In the inter-processor communication control method, Detecting the state information of the OS part in the own system in real time and transmitting the same to the IPC control part; Analyzing, by the IPC control part, state information of an OS part to determine whether adjustment of the communication rate between processors is required; And determining a transmission rate that can be processed by the OS part when the adjustment of the transmission rate between the processors is required, and requesting an adjustment of the transmission rate from a counterpart system. The method according to claim 1, And the state information of the OS part includes load information of data analysis processing means and usage information of a queue queue. The method according to claim 1, The state information of the OS part transmitted to the IPC control part, the current value and the average value of each step is transmitted simultaneously, characterized in that the inter-processor communication control method. The method according to claim 1, When the IPC control part requests the other system to adjust the transmission rate, the information on requesting the adjustment of the slide range and the packet counter is transmitted in response to the message acknowledgment that the other system inquires in the sliding window flow control.
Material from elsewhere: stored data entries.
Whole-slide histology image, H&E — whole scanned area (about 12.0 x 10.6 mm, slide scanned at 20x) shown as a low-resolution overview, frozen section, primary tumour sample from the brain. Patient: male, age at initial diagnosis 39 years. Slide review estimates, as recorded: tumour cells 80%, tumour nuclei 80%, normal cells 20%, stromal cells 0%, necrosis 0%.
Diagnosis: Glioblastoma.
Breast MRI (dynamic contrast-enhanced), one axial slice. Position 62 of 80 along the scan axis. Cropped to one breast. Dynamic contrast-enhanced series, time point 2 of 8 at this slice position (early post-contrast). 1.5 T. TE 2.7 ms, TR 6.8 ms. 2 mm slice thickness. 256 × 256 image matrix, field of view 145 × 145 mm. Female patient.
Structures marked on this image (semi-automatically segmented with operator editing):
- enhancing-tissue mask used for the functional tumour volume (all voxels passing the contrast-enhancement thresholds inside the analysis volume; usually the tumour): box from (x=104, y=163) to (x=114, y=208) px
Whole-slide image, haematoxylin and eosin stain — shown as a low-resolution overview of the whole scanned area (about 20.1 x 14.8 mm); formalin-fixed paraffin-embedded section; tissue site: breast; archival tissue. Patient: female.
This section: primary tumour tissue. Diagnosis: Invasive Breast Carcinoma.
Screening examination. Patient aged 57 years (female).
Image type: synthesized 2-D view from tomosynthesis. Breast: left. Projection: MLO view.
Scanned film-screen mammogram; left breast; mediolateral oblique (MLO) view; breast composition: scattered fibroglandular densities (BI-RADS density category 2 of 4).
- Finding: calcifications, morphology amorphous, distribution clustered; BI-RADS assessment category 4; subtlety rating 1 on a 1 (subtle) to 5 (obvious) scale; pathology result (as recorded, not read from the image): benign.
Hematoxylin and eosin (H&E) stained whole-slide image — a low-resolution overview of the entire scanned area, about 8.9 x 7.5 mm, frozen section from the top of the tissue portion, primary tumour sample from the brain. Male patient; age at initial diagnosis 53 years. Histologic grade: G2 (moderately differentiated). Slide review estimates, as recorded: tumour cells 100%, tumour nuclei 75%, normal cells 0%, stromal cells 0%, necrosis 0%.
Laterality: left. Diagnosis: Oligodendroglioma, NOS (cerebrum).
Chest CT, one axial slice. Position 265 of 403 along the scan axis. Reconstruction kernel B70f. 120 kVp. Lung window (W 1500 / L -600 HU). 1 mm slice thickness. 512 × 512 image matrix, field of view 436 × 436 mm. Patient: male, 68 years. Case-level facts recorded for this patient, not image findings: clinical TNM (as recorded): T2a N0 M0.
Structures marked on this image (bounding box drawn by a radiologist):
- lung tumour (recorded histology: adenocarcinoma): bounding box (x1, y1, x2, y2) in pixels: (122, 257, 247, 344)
A method for controlling inter-processor communication, comprising requesting adjustment of a data rate. delete The method according to claim 4, When the transmission rate is adjusted by adjusting the packet counter, a message to be transmitted to a counterpart system of the same destination is packed in a packet and transmitted, but a plurality of messages are packed in one packet and transmitted according to the packet counter value. Inter-processor communication control method characterized in that.